Since V is a function of r, it is not a constant, so I can't just call every term with derivatives as constants, can I? This is what I would normally be able to do, particularly if V = 0. So how do I proceed from here?

You can take another angular derivative, then all the non-trivial R terms will go away.
The problem statement is misleading, there are solutions that cannot be written in that way, e.g. superpositions of states with different m.

What is the other angular derivative you are talking about? I just see the one in my equation.

"Another" as in "one more". You can calculate ##\frac{dH}{d\theta}##.

Wouldn't that give some sort of triple derivative on the right side of my equation for the third term in the parenthesis?

Sure.

$$-\frac{\hbar^2}{2\mu}\left(\frac{R''}{R} + \frac{R'}{rR} + \frac{\Theta'}{r^2\Theta}\right) + V = E.$$ Multiply by ##r^2## and you can separate the terms into those depending on ##r## and those that depend only on ##\theta##.

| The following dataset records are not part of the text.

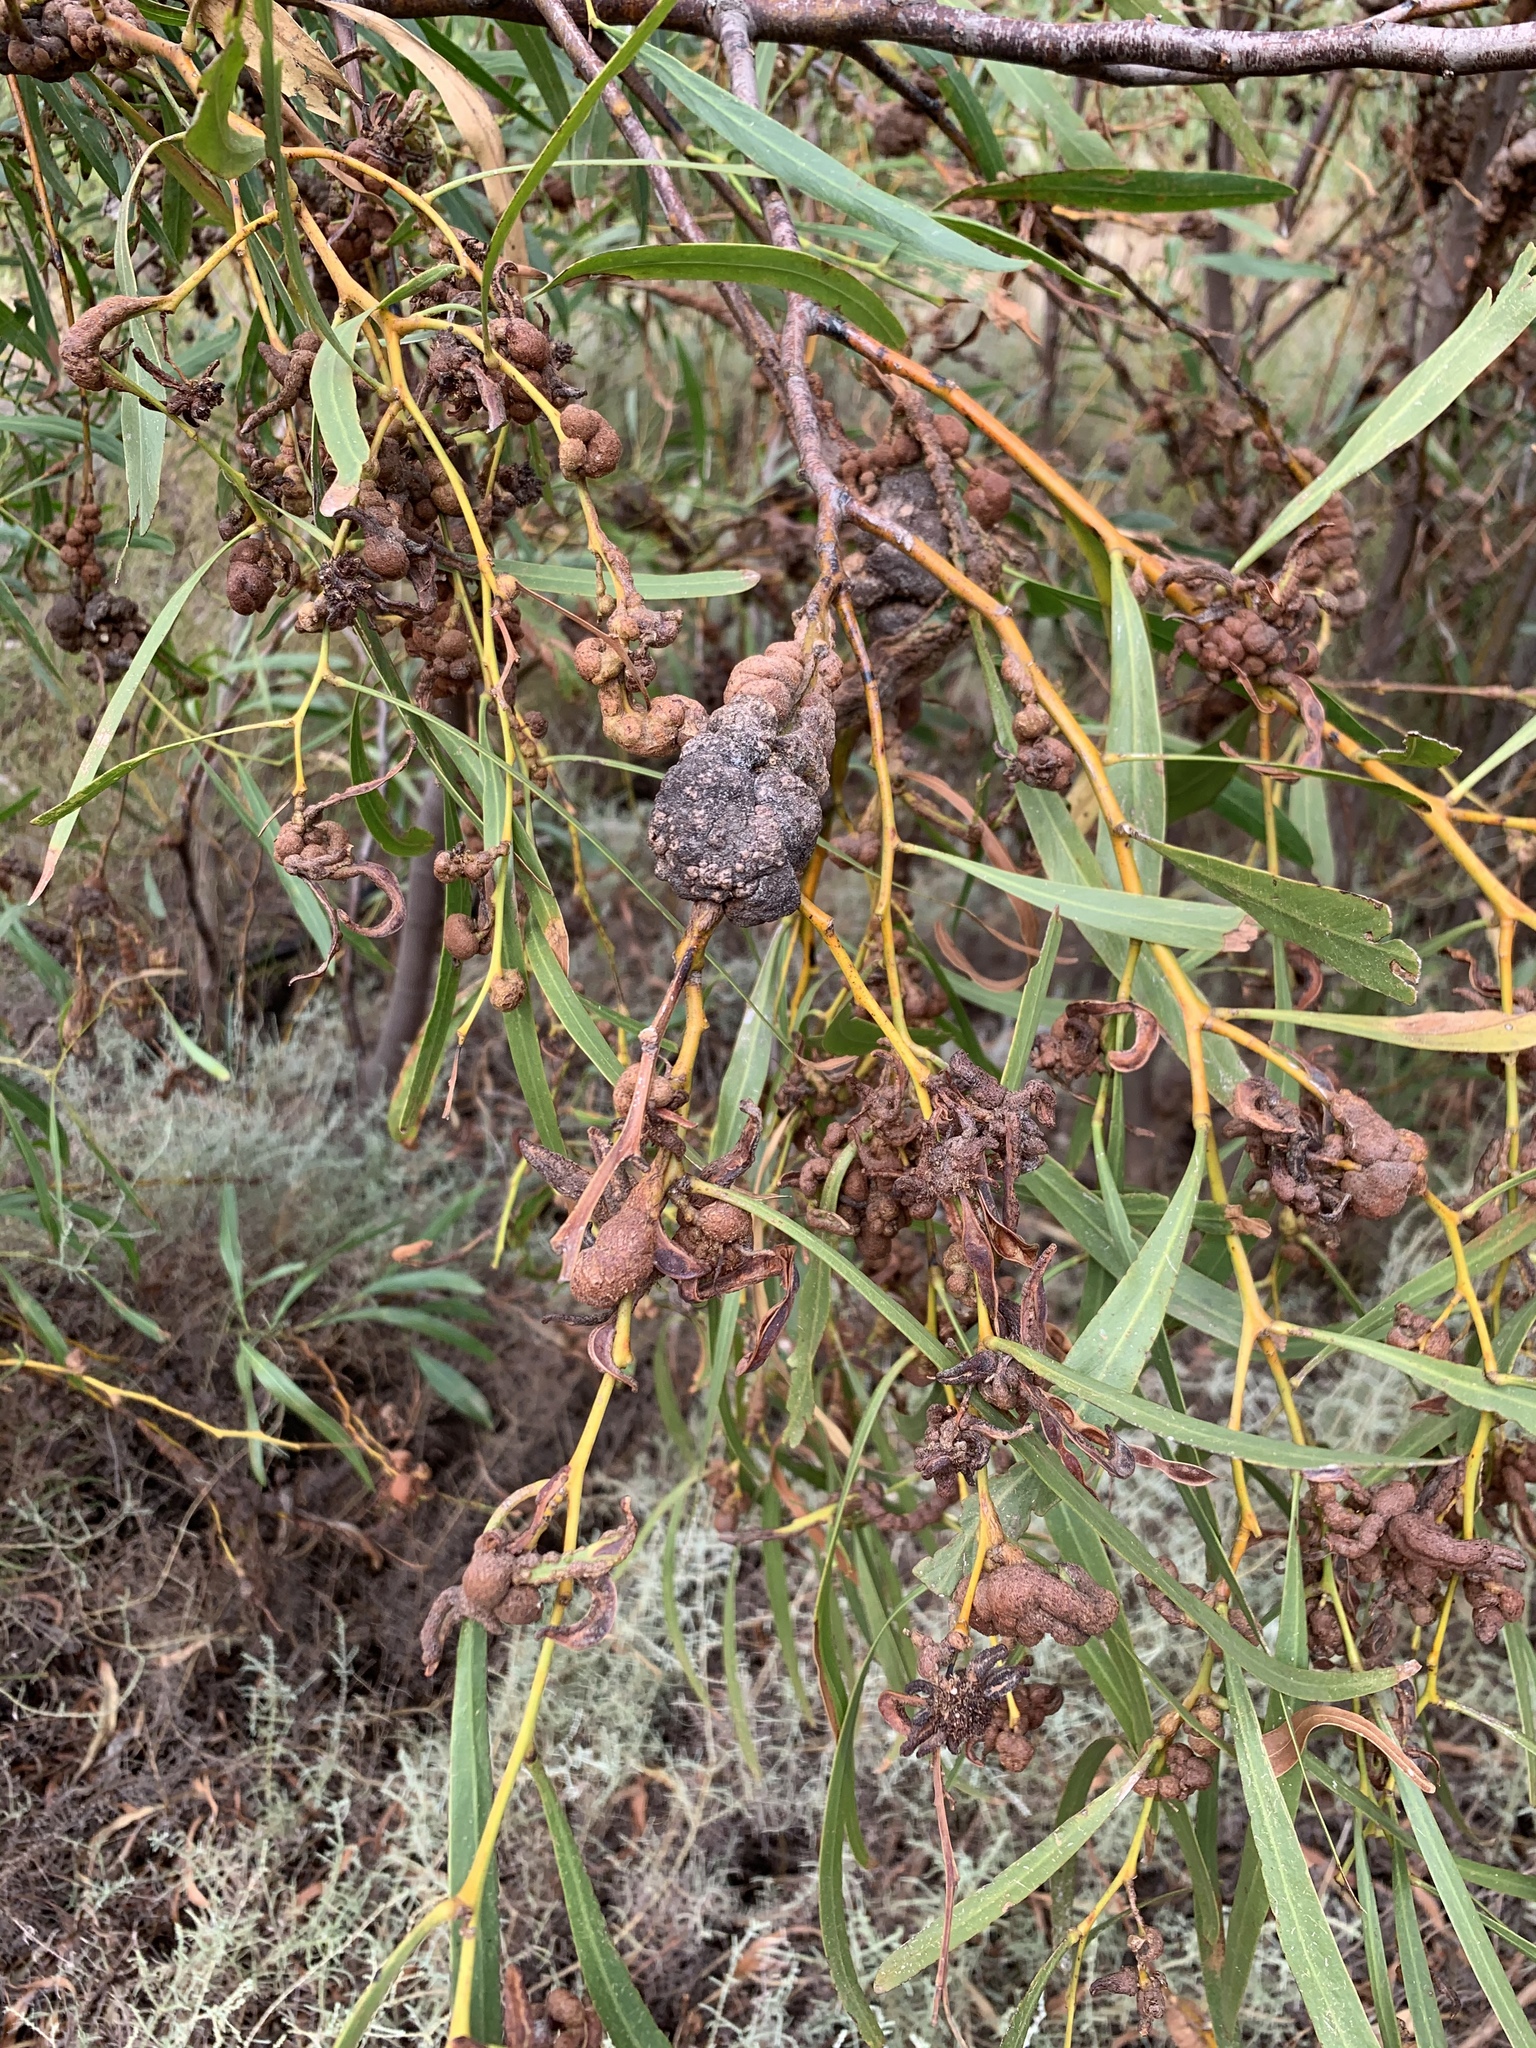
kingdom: Fungi
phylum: Basidiomycota
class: Pucciniomycetes
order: Pucciniales
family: Uromycladiaceae
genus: Uromycladium
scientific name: Uromycladium morrisii
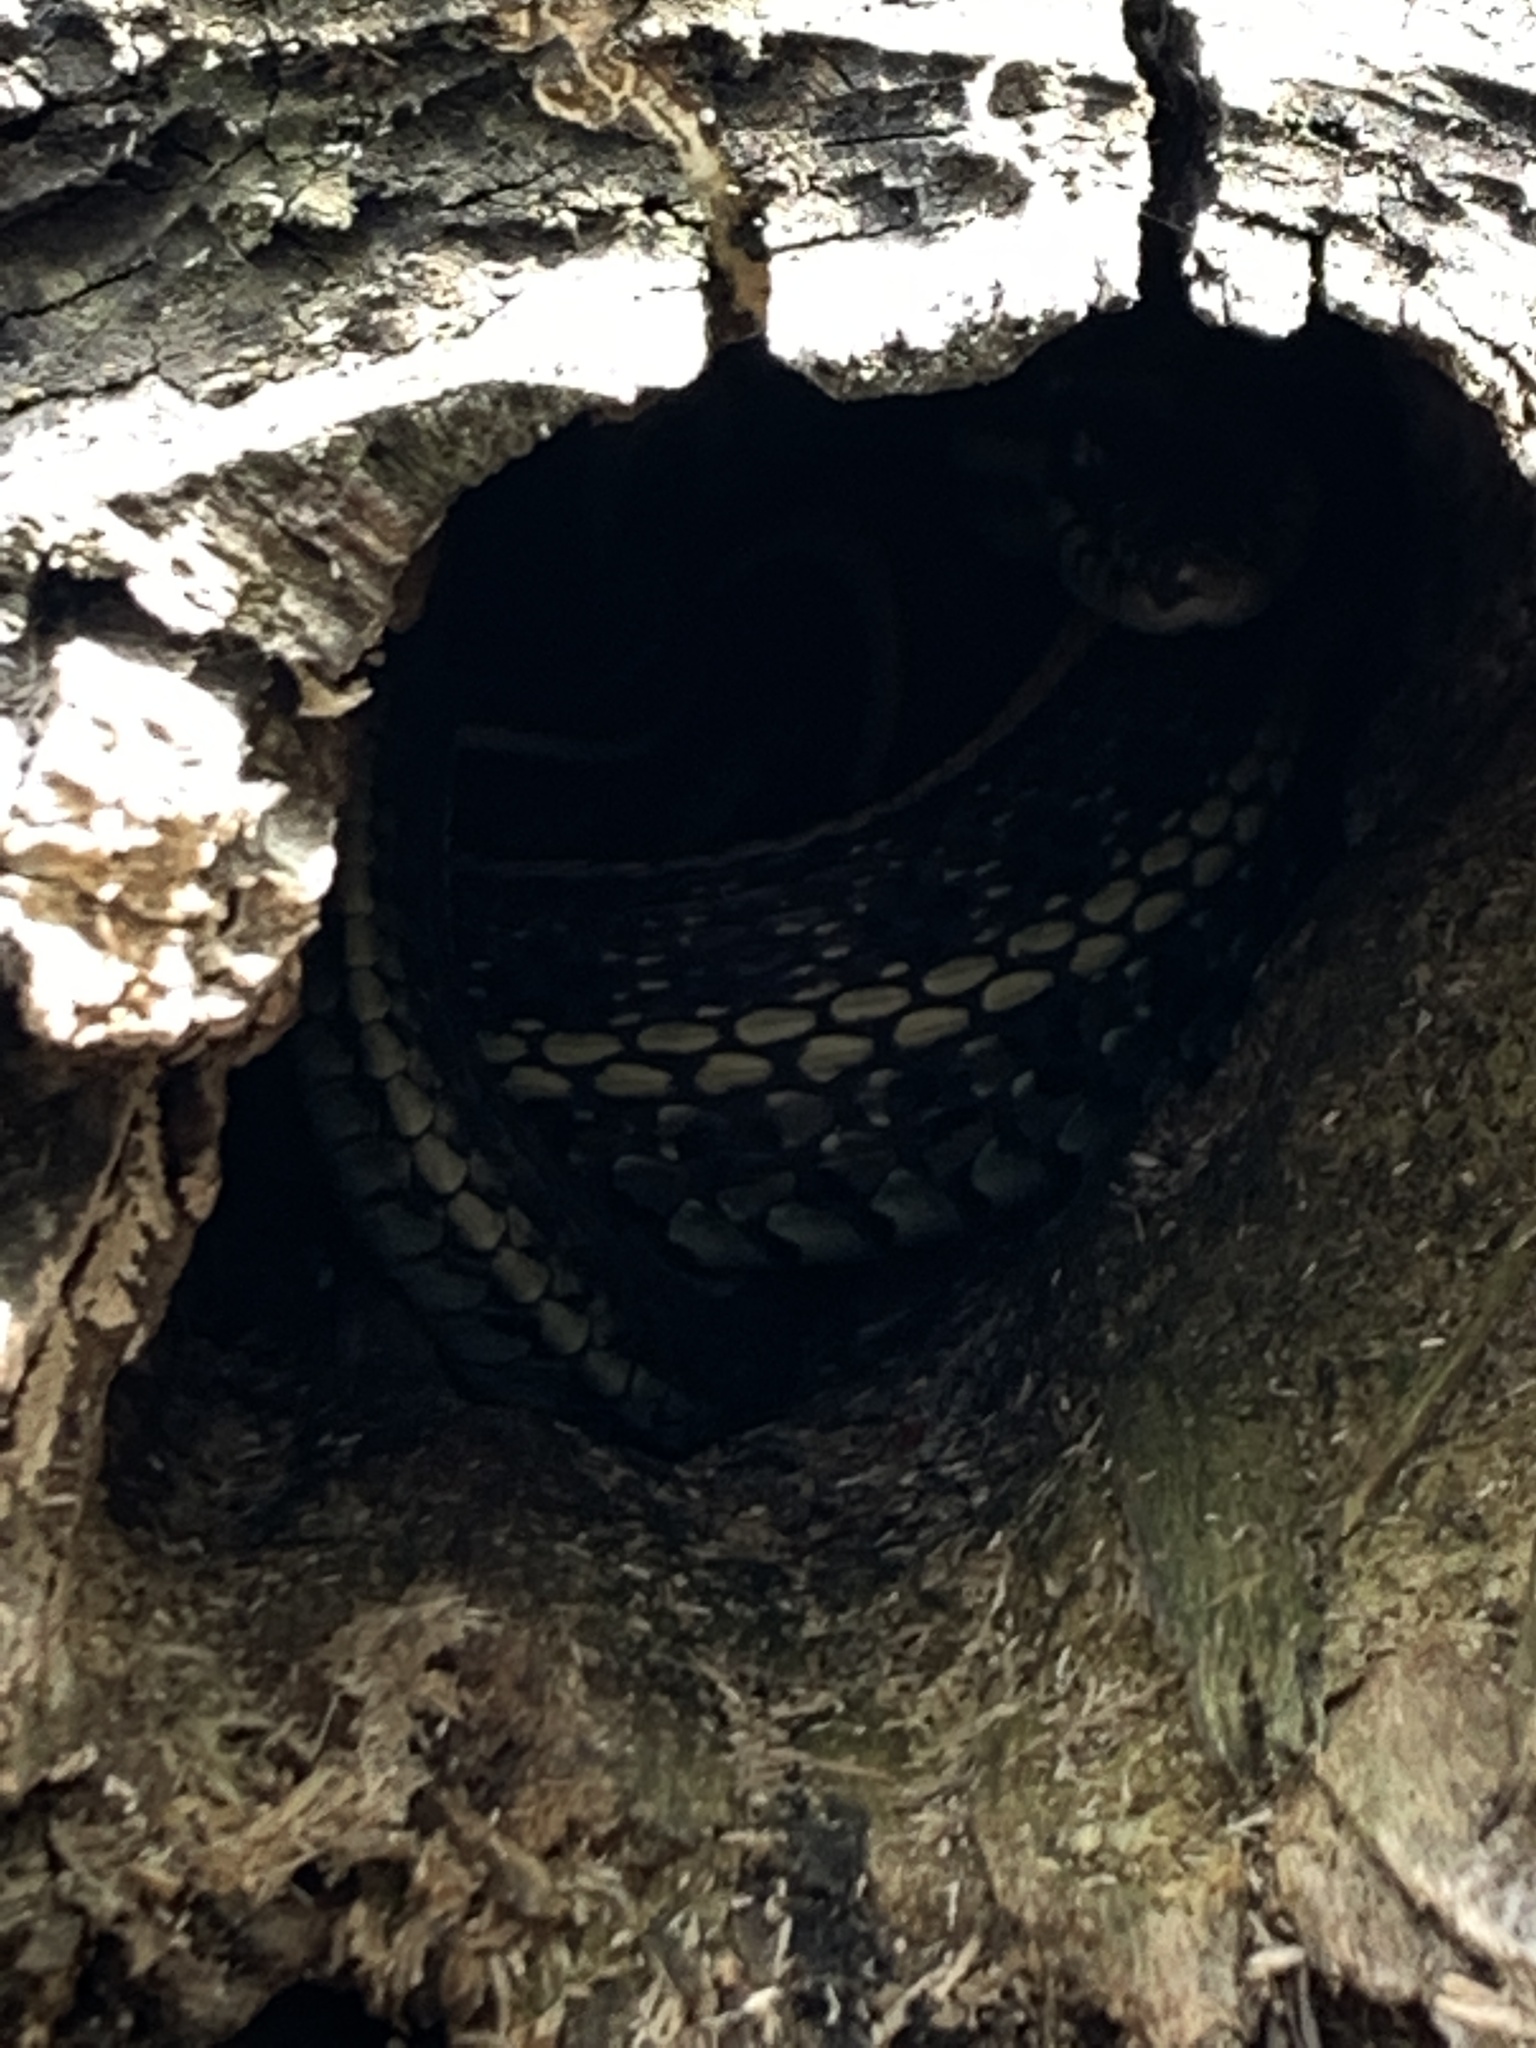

Okay, so I can separate the equation

$$-(H-V)r^{2} \frac {2 \mu}{\hbar^{2}} - \frac {r^{2}}{R} R'' - \frac {r}{R} R' = \frac {\Theta''}{\Theta}$$
But how can I solve this?

The left side is independent of theta, which means the whole equation has to have the same value for all values of theta. You can set the left side equal to some constant (it will depend on r but not on theta). This is the same as setting the derivative (with respect to theta) to zero.

## 1. What is a "particle in XY plane"?

A particle in XY plane refers to a particle that moves in a two-dimensional coordinate system, where the X-axis represents horizontal distance and the Y-axis represents vertical distance.

## 2. What is the concept of "separating variables" in this context?

"Separating variables" refers to a mathematical technique used to solve differential equations for a particle in XY plane. It involves isolating the variables on each side of the equation to solve for the individual variables separately.

## 3. What are the applications of studying "particle in XY plane" and "separating variables"?

The study of particle in XY plane and separating variables has various real-world applications, such as predicting the position and movement of objects in space, analyzing the motion of projectiles, and understanding the behavior of fluids and gases.

## 4. How does one approach solving a "particle in XY plane" homework problem?

To solve a "particle in XY plane" homework problem, you should first identify the variables given in the problem and the differential equation that represents the motion of the particle. Then, you can use the technique of separating variables to solve the equation and find the solution for the position of the particle at a given time.

## 5. What are some tips for successfully completing a "particle in XY plane" homework assignment?

Some tips for successfully completing a "particle in XY plane" homework assignment include understanding the concept of separating variables, practicing solving similar problems, and seeking help from your teacher or peers if you encounter any difficulties. It is also important to carefully read and understand the given problem, and show all your steps and calculations clearly.